Calculation of the Relaxation Modulus in the Andrade Model by Using the Laplace Transform

TL;DR

This paper derives an analytical expression for the relaxation modulus in the Andrade model using Laplace transforms, Mittag-Leffler functions, and asymptotic analysis, with numerical validation of the results.

Contribution

It provides explicit formulas for the relaxation modulus in the Andrade model for rational parameters, linking it to special functions and validating through numerical methods.

Findings

Analytical expressions for G_α(t) in terms of Mittag-Leffler, Rabotnov, and Miller-Ross functions.

Asymptotic behaviors of G_α(t) at t→0+ and t→∞ derived using Tauberian theorem.

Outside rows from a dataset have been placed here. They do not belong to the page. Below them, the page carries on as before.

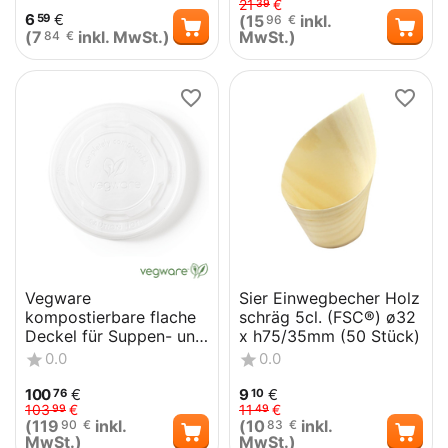
21
€
39
6
€
(
15
inkl.
59
96
€
(
7
inkl. MwSt.)
MwSt.)
84
€
Vegware
Sier Einwegbecher Holz
kompostierbare flache
schräg 5cl. (FSC®) ø32
Deckel für Suppen- und
x h75/35mm (50 Stück)
Universalbecher
0.0
0.0
35cl/45,4cl (500 S...
100
€
9
€
76
10
103
€
11
€
99
49
(
119
inkl.
(
10
inkl.
90
€
83
€
MwSt.)
MwSt.)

Numerical validation of analytical results via Volterra integral equation solutions and Talbot's method.

Abstract

In the framework of the theory of linear viscoelasticity, we derive an analytical expression of the relaxation modulus in the Andrade model $G_{\alpha }\left( t\right) $ for the case of rational parameter \mbox{$\alpha =m/n\in (0,1)$} in terms of Mittag--Leffler functions from its Laplace transform $\tilde{G}_{\alpha }\left( s\right) $. It turns out that the expression obtained can be rewritten in terms of Rabotnov functions. Moreover, for the original parameter $\alpha =1/3$ in the Andrade model, we obtain an expression in terms of Miller-Ross functions. The asymptotic behaviours of $G_{\alpha }\left( t\right) $ for $t\rightarrow 0^{+}$ and $t\rightarrow +\infty $ are also derived applying the Tauberian theorem. The analytical results obtained have been numerically checked by solving the Volterra integral equation satisfied by $G_{\alpha }\left( t\right) $ by using a successive approximation approach, as well as computing the inverse Laplace transform of $\tilde{G}_{\alpha }\left( s\right) $ by using Talbot's method.